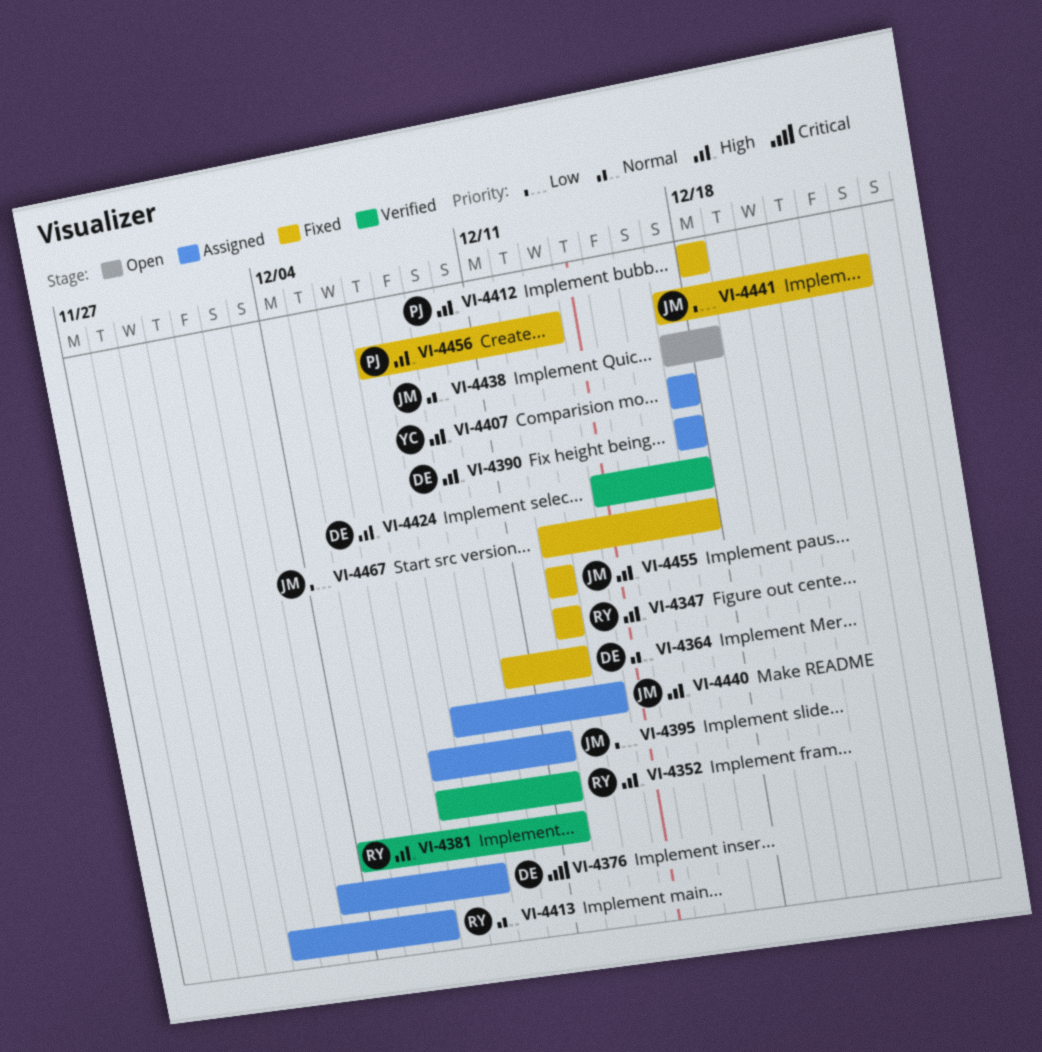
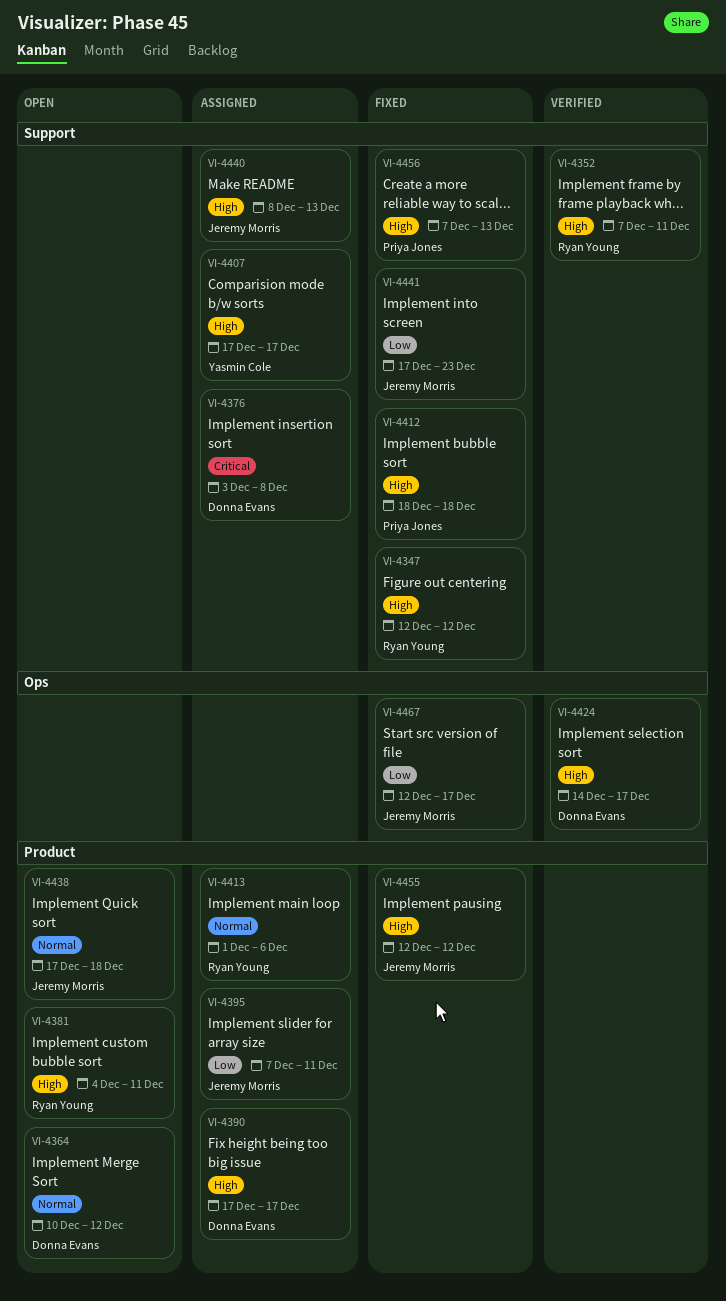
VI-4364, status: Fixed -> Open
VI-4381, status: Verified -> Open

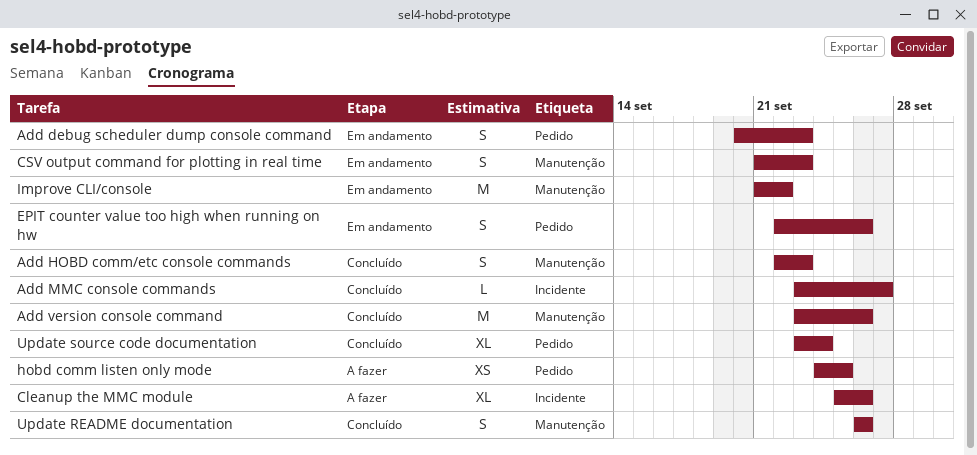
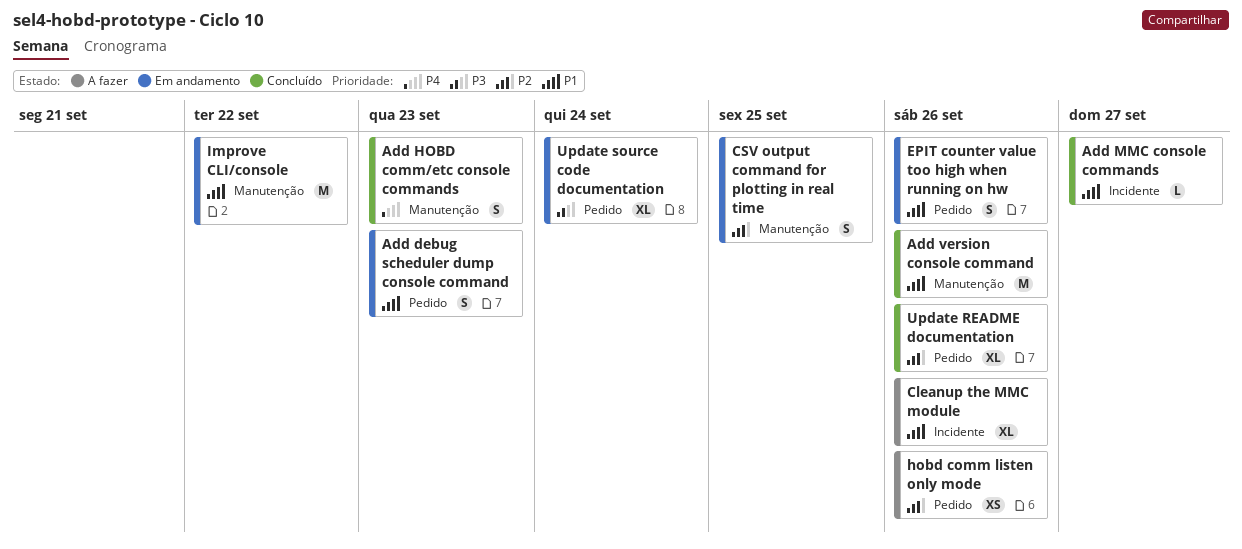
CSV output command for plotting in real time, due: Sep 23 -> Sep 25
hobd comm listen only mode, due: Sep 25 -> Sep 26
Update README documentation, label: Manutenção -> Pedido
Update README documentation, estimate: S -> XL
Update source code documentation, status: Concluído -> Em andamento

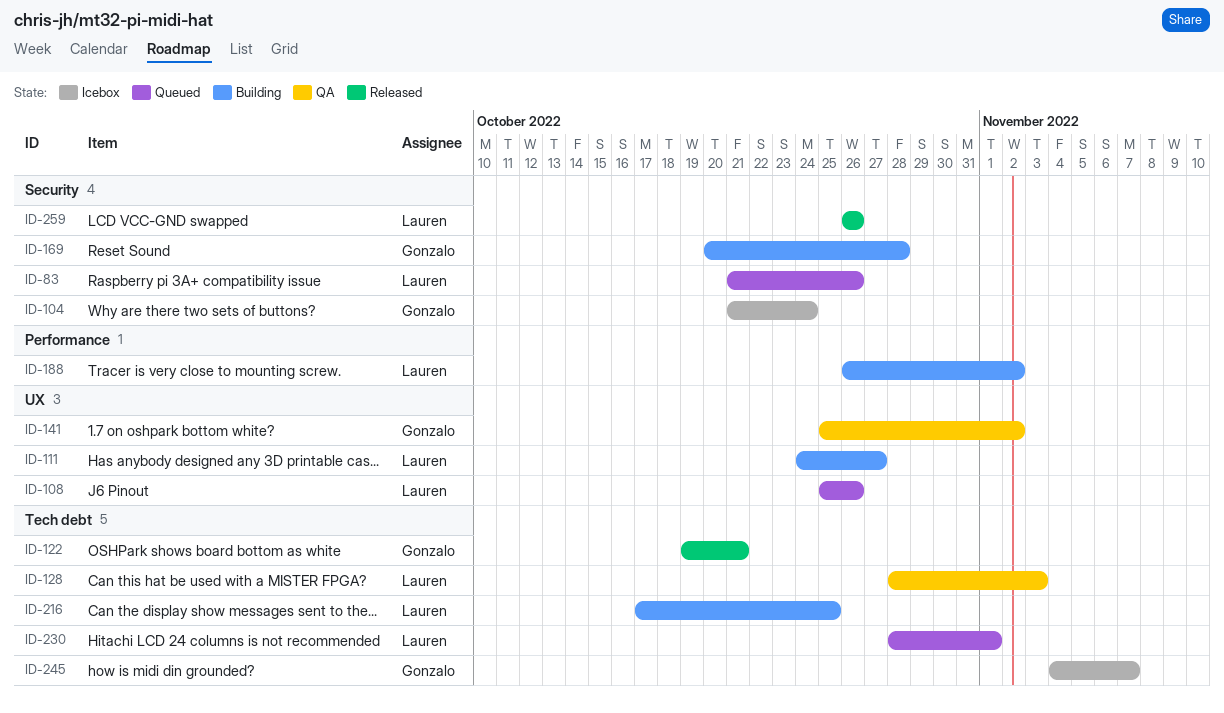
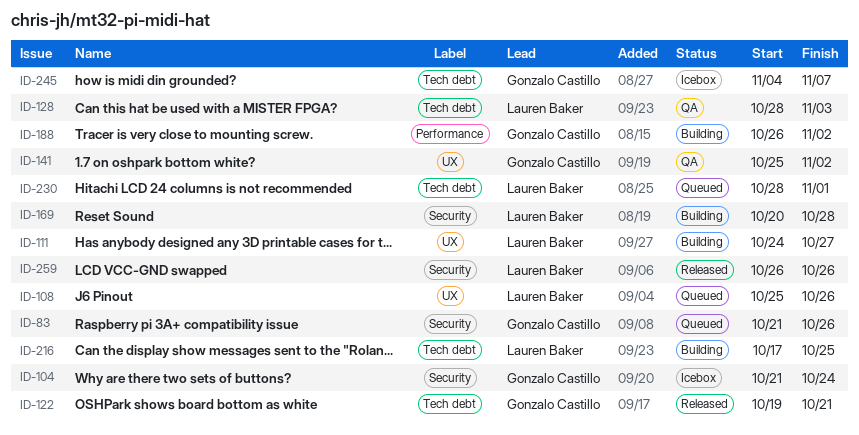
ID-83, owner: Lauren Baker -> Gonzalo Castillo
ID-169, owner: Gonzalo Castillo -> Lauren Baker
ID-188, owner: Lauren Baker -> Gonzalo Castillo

= = = = =

Try it
Would you return the data above exactly as written, minus the images?

Result
VI-4364, status: Fixed -> Open
VI-4381, status: Verified -> Open

CSV output command for plotting in real time, due: Sep 23 -> Sep 25
hobd comm listen only mode, due: Sep 25 -> Sep 26
Update README documentation, label: Manutenção -> Pedido
Update README documentation, estimate: S -> XL
Update source code documentation, status: Concluído -> Em andamento

ID-83, owner: Lauren Baker -> Gonzalo Castillo
ID-169, owner: Gonzalo Castillo -> Lauren Baker
ID-188, owner: Lauren Baker -> Gonzalo Castillo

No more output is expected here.